> [WHAT YOU HAVE TO DO] Extract the text from all of the entries below, reproducing every line character for character, and leave the pictures out of your answer.

> [AVAILABLE RECORDS]
+++

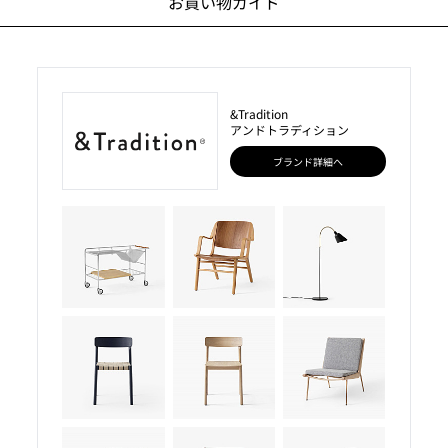
お買い物ガイド
&Tradition
アンドトラディション
ブランド詳細へ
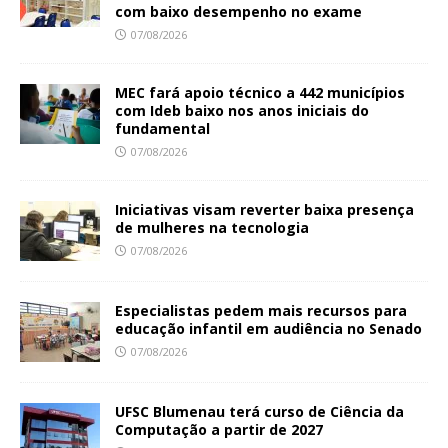
com baixo desempenho no exame
07/08/2026
MEC fará apoio técnico a 442 municípios
com Ideb baixo nos anos iniciais do
fundamental
07/08/2026
Iniciativas visam reverter baixa presença
de mulheres na tecnologia
07/08/2026
Especialistas pedem mais recursos para
educação infantil em audiência no Senado
07/08/2026
UFSC Blumenau terá curso de Ciência da
Computação a partir de 2027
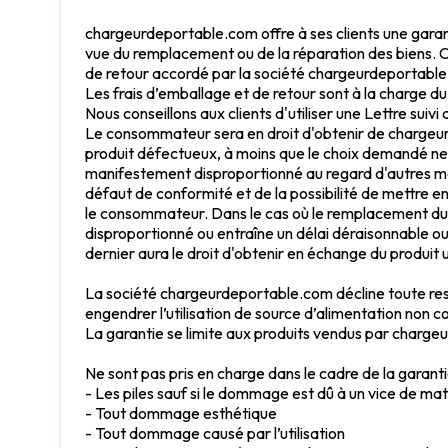
chargeurdeportable.com offre à ses clients une garan
vue du remplacement ou de la réparation des biens. 
de retour accordé par la société chargeurdeportabl
Les frais d’emballage et de retour sont à la charge du 
Nous conseillons aux clients d'utiliser une Lettre suivi 
Le consommateur sera en droit d'obtenir de chargeur
produit défectueux, à moins que le choix demandé ne 
manifestement disproportionné au regard d'autres mod
défaut de conformité et de la possibilité de mettre e
le consommateur. Dans le cas où le remplacement du 
disproportionné ou entraîne un délai déraisonnable 
dernier aura le droit d'obtenir en échange du produit
La société chargeurdeportable.com décline toute re
engendrer l’utilisation de source d’alimentation non c
La garantie se limite aux produits vendus par chargeu
Ne sont pas pris en charge dans le cadre de la garanti
- Les piles sauf si le dommage est dû à un vice de mat
- Tout dommage esthétique
- Tout dommage causé par l’utilisation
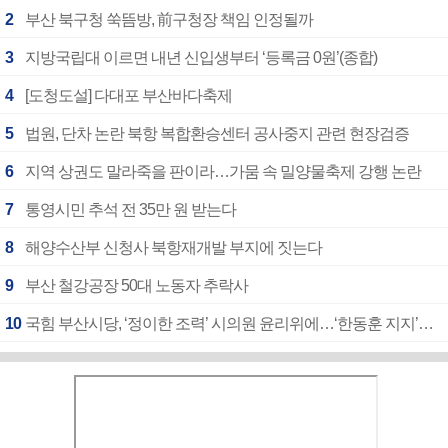
2
부산 북구청 쑥뜸방, 前구청장 책임 인정될까
3
지방국립대 이르면 내년 신입생부터 ‘등록금 0원’(종합)
4
[도청도설] 다대포 부산바다축제
5
법원, 단차 논란 북항 복합환승센터 공사중지 관련 현장검증
6
지역 상권도 말라죽을 판이라…가뭄 속 밀양물축제 강행 논란
7
통영시민 추석 전 35만 원 받는다
8
해양수산부 신청사 북항재개발 부지에 짓는다
9
부산 철강공장 50대 노동자 추락사
10
국힘 부산시당, ‘정이한 조력’ 시의원 윤리위에…‘한동훈 지지’도 신고접수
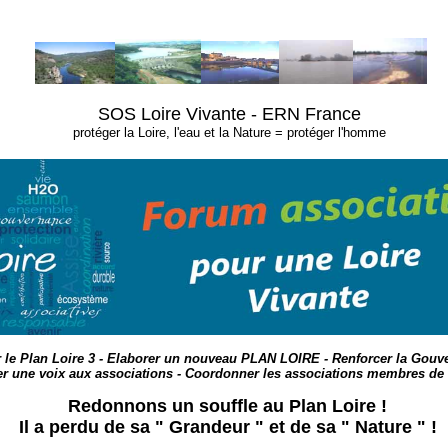
SOS Loire Vivante - ERN France
protéger la Loire, l'eau et la Nature = protéger l'homme
 le Plan Loire 3 - Elaborer un nouveau PLAN LOIRE - Renforcer la Gouv
r une voix aux associations -
Coordonner les associations membres de
Redonnons un souffle au Plan Loire !
Il a perdu de sa " Grandeur " et de sa " Nature " !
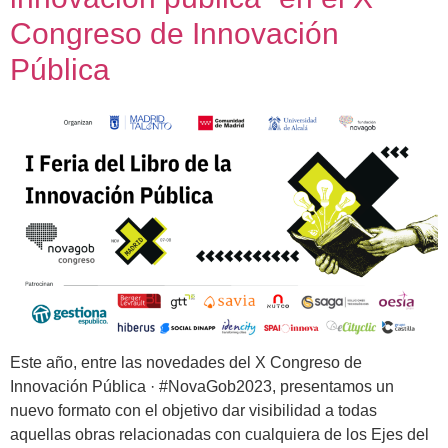
Congreso de Innovación
Pública
Este año, entre las novedades del X Congreso de
Innovación Pública · #NovaGob2023, presentamos un
nuevo formato con el objetivo dar visibilidad a todas
aquellas obras relacionadas con cualquiera de los Ejes del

+++

> [RESPONSE BOX]
お買い物ガイド
&Tradition
アンドトラディション
ブランド詳細へ
com baixo desempenho no exame
07/08/2026
MEC fará apoio técnico a 442 municípios
com Ideb baixo nos anos iniciais do
fundamental
07/08/2026
Iniciativas visam reverter baixa presença
de mulheres na tecnologia
07/08/2026
Especialistas pedem mais recursos para
educação infantil em audiência no Senado
07/08/2026
UFSC Blumenau terá curso de Ciência da
Computação a partir de 2027
chargeurdeportable.com offre à ses clients une garan
vue du remplacement ou de la réparation des biens. 
de retour accordé par la société chargeurdeportabl
Les frais d’emballage et de retour sont à la charge du 
Nous conseillons aux clients d'utiliser une Lettre suivi 
Le consommateur sera en droit d'obtenir de chargeur
produit défectueux, à moins que le choix demandé ne 
manifestement disproportionné au regard d'autres mod
défaut de conformité et de la possibilité de mettre e
le consommateur. Dans le cas où le remplacement du 
disproportionné ou entraîne un délai déraisonnable 
dernier aura le droit d'obtenir en échange du produit
La société chargeurdeportable.com décline toute re
engendrer l’utilisation de source d’alimentation non c
La garantie se limite aux produits vendus par chargeu
Ne sont pas pris en charge dans le cadre de la garanti
- Les piles sauf si le dommage est dû à un vice de mat
- Tout dommage esthétique
- Tout dommage causé par l’utilisation
2
부산 북구청 쑥뜸방, 前구청장 책임 인정될까
3
지방국립대 이르면 내년 신입생부터 ‘등록금 0원’(종합)
4
[도청도설] 다대포 부산바다축제
5
법원, 단차 논란 북항 복합환승센터 공사중지 관련 현장검증
6
지역 상권도 말라죽을 판이라…가뭄 속 밀양물축제 강행 논란
7
통영시민 추석 전 35만 원 받는다
8
해양수산부 신청사 북항재개발 부지에 짓는다
9
부산 철강공장 50대 노동자 추락사
10
국힘 부산시당, ‘정이한 조력’ 시의원 윤리위에…‘한동훈 지지’도 신고접수
SOS Loire Vivante - ERN France
protéger la Loire, l'eau et la Nature = protéger l'homme
 le Plan Loire 3 - Elaborer un nouveau PLAN LOIRE - Renforcer la Gouv
r une voix aux associations -
Coordonner les associations membres de
Redonnons un souffle au Plan Loire !
Il a perdu de sa " Grandeur " et de sa " Nature " !
Congreso de Innovación
Pública
Este año, entre las novedades del X Congreso de
Innovación Pública · #NovaGob2023, presentamos un
nuevo formato con el objetivo dar visibilidad a todas
aquellas obras relacionadas con cualquiera de los Ejes del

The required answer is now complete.